Un jeune académicien d'une cinquantaine d'années, assez récemment élu, le 18 octobre 1973, Jean d’Ormesson, a eu à cœur de faire évoluer la situation. Il finit par convaincre Marguerite Yourcenar d’accepter d’être candidate. Elle n'était pas particulièrement emballée et malgré une œuvre immense, elle avait contre elle le fait d'être citoyenne américaine depuis 1947 et de résider sur l'île des Monts Déserts dans l’État du Maine. Le combat fut long et difficile et on ne peut pas dire que ce fut l'enthousiasme chez la majorité des académiciens, Jean Guitton osa "… en tant que femme elle a autre chose à faire que de siéger parmi quarante hommes". Mais ce combat finit par aboutir. L'auteur de "L’œuvre au noir" et des "Mémoires d'Hadrien" fut élu au premier tour, au troisième fauteuil, en remplacement de l'écrivain et critique littéraire Roger Caillois, mort le 21 décembre 1978. Troisième fauteuil qui eut précédemment de célèbres occupants, entre autres le critique Émile Faguet, l'homme politique Georges Clemenceau ou l'historien Jérôme Carcopino.
Le jour de l'élection, il y avait trente-six académiciens présents et la majorité absolue était de dix-neuf voix. Marguerite Yourcenar en recueillit 20, contre 12 à l'ornithologue Jean Dorst, zoologiste et alors directeur du Muséum d'histoire naturelle, il y eut aussi 3 bulletins marqués d'une croix et un bulletin blanc. Le lendemain de l'élection, Jean d'Ormesson écrira dans le Figaro "C'est une victoire de la littérature. Il n'y a pas de polémique dans cette formule, mais une constatation: Marguerite Yourcenar met fin définitivement au mythe de la littérature féminine. C'est un écrivain plus qu'une femme qui entre sous la Coupole". Avant de conclure "En faisant honneur à Marguerite Yourcenar, l'Académie française s'est fait honneur à elle-même". Et comme s'il avait encore été nécessaire de justifier cette élection, Kléber Haedens écrivait "Il est vrai que l'œuvre de Marguerite Yourcenar compose un ensemble qui inspire naturellement la révérence. Une biographie de Pindare, des romans avec des secondes versions et des éditions révisées, des essais, du théâtre, des poèmes en vers et en prose, des traductions d'Henry James et de Virginia Woolf, tout cela est bien remarquable, bien savant et bien distingué". Et il ne fut plus jamais possible de revenir en arrière, le 24 novembre 1988, l'helléniste Jacqueline de Romilly était la deuxième femme à entrer à l'Académie française. Certaines ont dû se présenter plusieurs fois avant d'être élues, tout comme les hommes… Et d'autres n'ont pas encore réussi, telles Frédérique Hébrard qui en 2001, dut s'effacer devant Angelo Rinaldi, Paule Constant en 2004 devant Alain Robbe-Grillet ou Catherine Hermary-Vieille en 2009 devant François Weyergans. Quant à Sylvie Germain, on lui préféra Xavier Darcos en 2013 et la même année, Dany Laferrière l'emporta sur Catherine Clément.

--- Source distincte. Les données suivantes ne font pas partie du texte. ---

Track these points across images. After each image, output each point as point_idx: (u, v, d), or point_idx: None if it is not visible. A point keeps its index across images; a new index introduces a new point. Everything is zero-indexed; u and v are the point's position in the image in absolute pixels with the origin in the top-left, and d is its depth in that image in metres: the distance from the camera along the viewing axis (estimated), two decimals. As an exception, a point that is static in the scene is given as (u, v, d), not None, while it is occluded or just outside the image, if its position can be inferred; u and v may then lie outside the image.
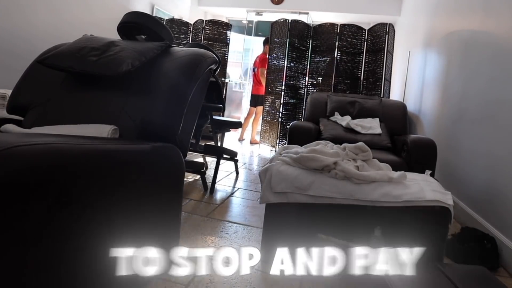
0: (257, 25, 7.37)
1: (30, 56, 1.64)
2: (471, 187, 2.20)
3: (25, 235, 0.75)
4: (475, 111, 2.27)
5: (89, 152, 0.92)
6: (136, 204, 1.11)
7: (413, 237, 1.28)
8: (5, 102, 2.11)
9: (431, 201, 1.27)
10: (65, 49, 1.35)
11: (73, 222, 0.87)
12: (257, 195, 2.53)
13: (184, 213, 2.03)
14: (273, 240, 1.52)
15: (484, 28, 2.33)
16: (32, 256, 0.77)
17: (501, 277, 1.61)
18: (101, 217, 0.96)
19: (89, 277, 0.95)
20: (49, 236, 0.81)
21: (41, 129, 1.23)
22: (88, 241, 0.93)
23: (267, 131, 4.58)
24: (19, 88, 1.46)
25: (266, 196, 1.49)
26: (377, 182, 1.38)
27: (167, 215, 1.33)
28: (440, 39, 3.27)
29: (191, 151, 2.78)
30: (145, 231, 1.18)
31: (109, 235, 1.00)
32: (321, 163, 1.44)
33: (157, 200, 1.23)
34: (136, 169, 1.10)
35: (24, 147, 0.75)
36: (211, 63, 1.48)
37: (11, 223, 0.72)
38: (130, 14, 1.63)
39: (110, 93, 1.38)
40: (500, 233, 1.79)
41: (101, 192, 0.95)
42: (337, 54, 4.17)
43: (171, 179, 1.32)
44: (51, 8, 3.35)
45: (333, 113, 2.93)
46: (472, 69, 2.43)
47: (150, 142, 1.21)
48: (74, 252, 0.89)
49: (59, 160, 0.82)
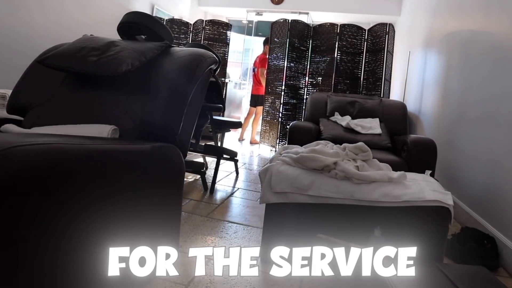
0: (257, 25, 7.37)
1: (30, 56, 1.64)
2: (471, 187, 2.20)
3: (25, 235, 0.75)
4: (475, 111, 2.27)
5: (89, 152, 0.92)
6: (136, 204, 1.11)
7: (413, 237, 1.28)
8: (5, 102, 2.11)
9: (431, 201, 1.27)
10: (65, 49, 1.35)
11: (73, 222, 0.87)
12: (257, 195, 2.52)
13: (184, 213, 2.03)
14: (273, 240, 1.52)
15: (484, 28, 2.33)
16: (32, 256, 0.77)
17: (501, 277, 1.61)
18: (100, 217, 0.96)
19: (89, 277, 0.95)
20: (49, 236, 0.81)
21: (41, 129, 1.23)
22: (88, 241, 0.93)
23: (267, 131, 4.58)
24: (19, 88, 1.46)
25: (266, 196, 1.49)
26: (377, 182, 1.37)
27: (167, 215, 1.33)
28: (440, 39, 3.27)
29: (191, 151, 2.78)
30: (145, 231, 1.18)
31: (109, 235, 1.00)
32: (321, 163, 1.44)
33: (157, 200, 1.23)
34: (136, 169, 1.10)
35: (24, 147, 0.75)
36: (211, 63, 1.48)
37: (11, 223, 0.72)
38: (130, 14, 1.62)
39: (110, 93, 1.38)
40: (500, 233, 1.79)
41: (101, 192, 0.95)
42: (337, 54, 4.17)
43: (171, 179, 1.32)
44: (51, 8, 3.35)
45: (333, 113, 2.93)
46: (472, 69, 2.43)
47: (150, 142, 1.21)
48: (73, 252, 0.89)
49: (59, 160, 0.82)
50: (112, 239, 1.02)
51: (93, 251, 0.95)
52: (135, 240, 1.13)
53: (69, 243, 0.87)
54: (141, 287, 1.25)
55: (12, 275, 0.73)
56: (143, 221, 1.16)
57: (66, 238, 0.85)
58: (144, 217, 1.16)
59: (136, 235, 1.13)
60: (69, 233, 0.86)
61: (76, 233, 0.88)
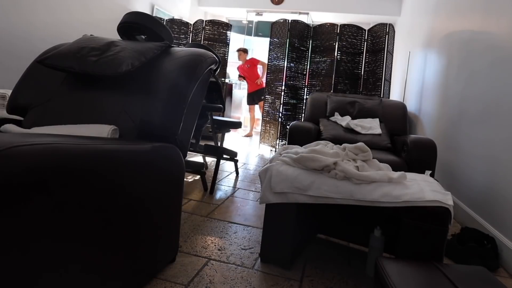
0: (257, 25, 7.38)
1: (30, 56, 1.64)
2: (471, 187, 2.20)
3: (24, 235, 0.75)
4: (475, 111, 2.28)
5: (89, 152, 0.92)
6: (136, 204, 1.11)
7: (413, 237, 1.28)
8: (5, 102, 2.11)
9: (431, 201, 1.26)
10: (65, 49, 1.35)
11: (73, 223, 0.87)
12: (257, 195, 2.53)
13: (184, 213, 2.03)
14: (273, 240, 1.52)
15: (484, 29, 2.33)
16: (32, 256, 0.77)
17: (501, 277, 1.61)
18: (100, 217, 0.96)
19: (88, 277, 0.95)
20: (49, 236, 0.81)
21: (41, 129, 1.23)
22: (88, 241, 0.93)
23: (267, 131, 4.58)
24: (19, 88, 1.46)
25: (266, 196, 1.49)
26: (377, 182, 1.37)
27: (167, 215, 1.33)
28: (440, 39, 3.27)
29: (191, 151, 2.78)
30: (145, 231, 1.18)
31: (109, 235, 1.00)
32: (321, 163, 1.44)
33: (157, 200, 1.23)
34: (136, 169, 1.10)
35: (24, 147, 0.75)
36: (211, 63, 1.48)
37: (11, 223, 0.71)
38: (130, 14, 1.62)
39: (110, 93, 1.38)
40: (500, 234, 1.79)
41: (100, 192, 0.95)
42: (337, 54, 4.17)
43: (171, 179, 1.32)
44: (51, 8, 3.35)
45: (333, 113, 2.93)
46: (472, 70, 2.43)
47: (150, 142, 1.21)
48: (73, 252, 0.89)
49: (59, 160, 0.82)
50: (112, 239, 1.02)
51: (93, 251, 0.95)
52: (134, 240, 1.13)
53: (68, 243, 0.86)
54: (141, 287, 1.25)
55: (11, 276, 0.73)
56: (143, 221, 1.17)
57: (65, 238, 0.85)
58: (144, 217, 1.16)
59: (135, 235, 1.13)
60: (69, 233, 0.86)
61: (75, 233, 0.88)
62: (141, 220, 1.15)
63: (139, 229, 1.14)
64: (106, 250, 1.00)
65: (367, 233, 1.54)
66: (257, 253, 1.61)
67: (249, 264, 1.52)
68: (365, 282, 1.45)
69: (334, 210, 1.72)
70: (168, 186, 1.30)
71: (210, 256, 1.55)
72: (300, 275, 1.45)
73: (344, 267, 1.56)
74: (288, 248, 1.49)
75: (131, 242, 1.11)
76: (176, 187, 1.36)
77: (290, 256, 1.50)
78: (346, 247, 1.78)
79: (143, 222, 1.16)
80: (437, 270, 1.07)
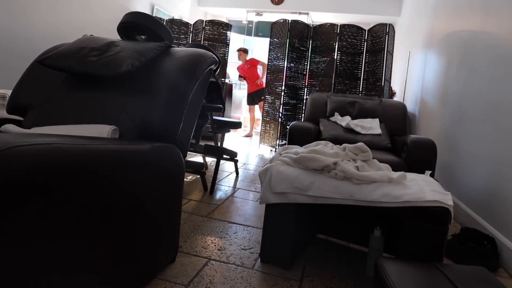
0: (257, 26, 7.38)
1: (30, 56, 1.64)
2: (471, 187, 2.20)
3: (24, 235, 0.74)
4: (475, 111, 2.28)
5: (89, 152, 0.92)
6: (136, 204, 1.11)
7: (413, 238, 1.28)
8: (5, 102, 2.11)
9: (431, 202, 1.26)
10: (65, 49, 1.35)
11: (73, 223, 0.87)
12: (257, 195, 2.52)
13: (184, 213, 2.03)
14: (273, 241, 1.52)
15: (484, 29, 2.33)
16: (32, 256, 0.77)
17: (501, 278, 1.61)
18: (100, 217, 0.96)
19: (88, 277, 0.95)
20: (49, 237, 0.81)
21: (41, 129, 1.23)
22: (88, 241, 0.93)
23: (267, 131, 4.58)
24: (19, 88, 1.46)
25: (266, 197, 1.49)
26: (377, 182, 1.37)
27: (167, 215, 1.33)
28: (440, 39, 3.27)
29: (191, 151, 2.78)
30: (144, 232, 1.18)
31: (109, 235, 1.00)
32: (321, 163, 1.44)
33: (157, 200, 1.23)
34: (135, 169, 1.10)
35: (24, 147, 0.75)
36: (211, 64, 1.48)
37: (11, 223, 0.71)
38: (130, 14, 1.62)
39: (110, 93, 1.38)
40: (500, 234, 1.79)
41: (100, 192, 0.95)
42: (337, 54, 4.17)
43: (171, 179, 1.32)
44: (51, 8, 3.35)
45: (333, 113, 2.93)
46: (472, 70, 2.43)
47: (150, 142, 1.21)
48: (73, 253, 0.89)
49: (59, 160, 0.82)
50: (112, 239, 1.02)
51: (93, 251, 0.95)
52: (134, 240, 1.13)
53: (68, 244, 0.86)
54: (141, 287, 1.25)
55: (10, 277, 0.73)
56: (143, 221, 1.16)
57: (65, 238, 0.85)
58: (144, 217, 1.16)
59: (135, 236, 1.13)
60: (69, 233, 0.86)
61: (75, 233, 0.88)
62: (141, 220, 1.15)
63: (139, 229, 1.14)
64: (106, 250, 1.00)
65: (367, 233, 1.54)
66: (257, 253, 1.61)
67: (249, 264, 1.52)
68: (365, 282, 1.45)
69: (334, 210, 1.73)
70: (168, 186, 1.30)
71: (210, 256, 1.55)
72: (300, 275, 1.45)
73: (344, 267, 1.56)
74: (288, 248, 1.49)
75: (131, 242, 1.11)
76: (176, 187, 1.36)
77: (290, 256, 1.50)
78: (346, 247, 1.78)
79: (143, 222, 1.16)
80: (437, 270, 1.07)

Une ère nouvelle à l'Académie

Actuellement, cinq femmes, depuis la mort d'Assia Djebar il y a un mois, siègent à l'Académie française, les écrivains Florence Delay, Danièle Sallenave et Dominique Bona, la femme politique Simone Veil ainsi que naturellement l'historienne Hélène Carrère d'Encausse, secrétaire perpétuel depuis le 21 octobre 1999. Son prédécesseur, Maurice Druon, avait exprimé le souhait de voir une femme lui succéder. Jean d'Ormesson reçut Marguerite Yourcenar à l'Académie le 22 janvier 1981 et répondit au discours qu'elle avait consacré à Roger Caillois. Dans son intervention, il revient encore sur le talent de la nouvelle venue "Plût au ciel que les hommes que nous avons choisis depuis trois cent cinquante, ans eussent tous l’immense talent de la femme que vous êtes. Ne voyez dans votre élection, qui n’est pas une mode de la tribu, aucun tribut à la mode, ce serait faire hommage en vous au hasard de la naissance, ce serait faire injure en vous au mérite de l’écrivain. Nous n’avons pas voulu nous plier à je ne sais quelle vogue ou vague du féminisme régnant. Nous avons simplement cherché à être fidèles à notre vocation traditionnelle qui est de trouver − si faire se peut − dans les lettres françaises ce qu’il y a de meilleur, de plus digne, de plus durable. Avec vous, Madame, nous y avons réussi". Avant de passer en revue quelques grands titres de l'académicienne. Elle le restera jusqu'à sa mort le 17 décembre 1987 à Bar Harbor, dans l'État du Maine.

La réception de la première femme à l'Académie française attira un nombreux public, plus que les 450 personnes traditionnellement admises à assister à cette séance académique, il y avait du monde debout dans les escaliers. Le président Valéry Giscard d'Estaing et sa femme sont présents, on y voit aussi des ambassadeurs et des ministres. Tous voulaient voir comment allait se présenter la première femme élue qui refusait le costume traditionnel ainsi que l'épée. A cette dernière, elle aurait préféré l'épée tibétaine servant à tuer le moi. On lui lui offrit un aureus en or à l'effigie d'Hadrien. Pour le costume, elle refusa les adaptations du costume masculin qui lui furent proposées et choisi une tenue créée par Yves Saint-Laurent, une robe longue de velours noir avec broderies discrètes, une blouse de crêpe blanc, une ample cape en drap noir et un foulard en mousseline blanche damassée de satin. Les académiciens eux arboraient leur costume traditionnel.